At last the answer comes. The three letters of Ausonius had reached Paulinus at the same time, it appears, and only in the fourth year after his retirement to Spain. The reply is very full and very tender: written in verse to show that Paulinus has not quite forgotten the ways of the Muses ; the manner of it graceful, and even gay in parts ; but breathing from every line the rapture of an accepted sacrifice and the peace of unalterable resolve. “ Not merely to my life’s end will I love thee, my father,” he says in the closing lines. “My heart will see, my spirit will embrace, thee after death ! To whatever place our common Father may appoint me, I will bear thee, in the arms of my soul! For if the vital essence cannot perish, neither, of a surety, can it forget ! ”

This pious and impassioned letter must have reached Ausonius, and mollified him a little, one would think, by its thoroughly human sweetness, only a very little while before his death, which took place in 394. In the same year Paulinus removed to Nola, in Italy, perhaps to be nearer Ambrose. He was made bishop of the diocese fifteen years later, and died at that beautiful spot in 431.
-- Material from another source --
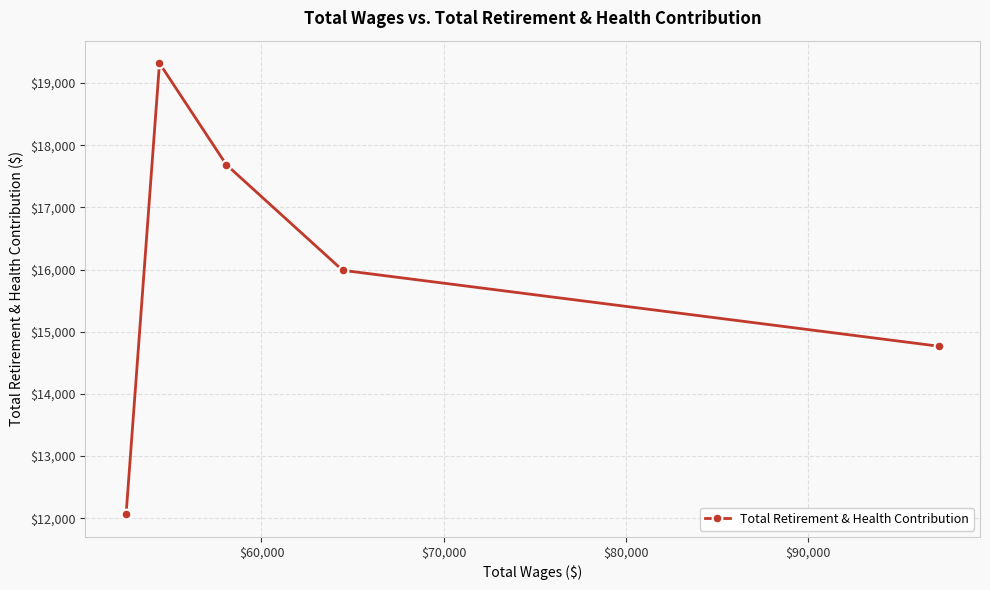

What is the value of the 3rd point from the left?

17688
If the tones of these late letters to his distinguished pupil leave no shadow of doubt concerning the way of thinking into which Ausonius completely relapsed after his return to Bordeaux, we may equally gather from Paulinus’s pleading reply that the old courtier never alienated the affections, however he may have belied the hopes, of the more sincere and saintly among his Christian friends.

H. W. P. and L. D.

“ Musketaquid, a goblin strong,
Of shard and flint makes jewels gay ;
They lose their grief who hear his song,
And where he winds is the day of day.”
  1. Compare Emerson on Concord River : —
  2. Arles.
  3. The name Parentalia is derived from that festival of February 19th, kept by the Romans from the days of Numa in commemoration of the dead. It was believed to date back to the time of Æneas, who had consecrated that day to the manes of his father Anchises. The spirit of Ausonius’s Parentalia is purely and simply pagan.
  4. We seem to detect the work of the same hand in the really beautiful Morning Hymn, inserted by Ausonius in an unfinished poem called the Ephemeris, which was designed to commemorate, in separate numbers, the occupations of each successive hour in the day. The other fragments are as light in tone as possible, — their one serious line, expressing a half-awed suspicion of an invisible presence, being rejected as spurious by tlie best commentators ; while the number which succeeds the Morning Hymn begins with the words, “ Well now, enough of devotion! ”
  5. A γρȋϕos, or γρȋπos, was a fish-net; and the name, Suidas says, was applied to “ a tangled and difficult discourse, of which the meaning is not immediately apparent.”
  6. The charge of polygamy brought against Valentinian by the historian Socrates may be dismissed as a calumny.
  7. The whole month of January was specially consecrated to the double-faced deity of Peace and War.
  8. Barely sixty years later these ramparts were leveled by “ Attila, Scourge of God,” and a remnant of the inhabitants of Aquileia escaped to the islands of the lagoons, and planted in humiliation, poverty, and tears the seed of Venice.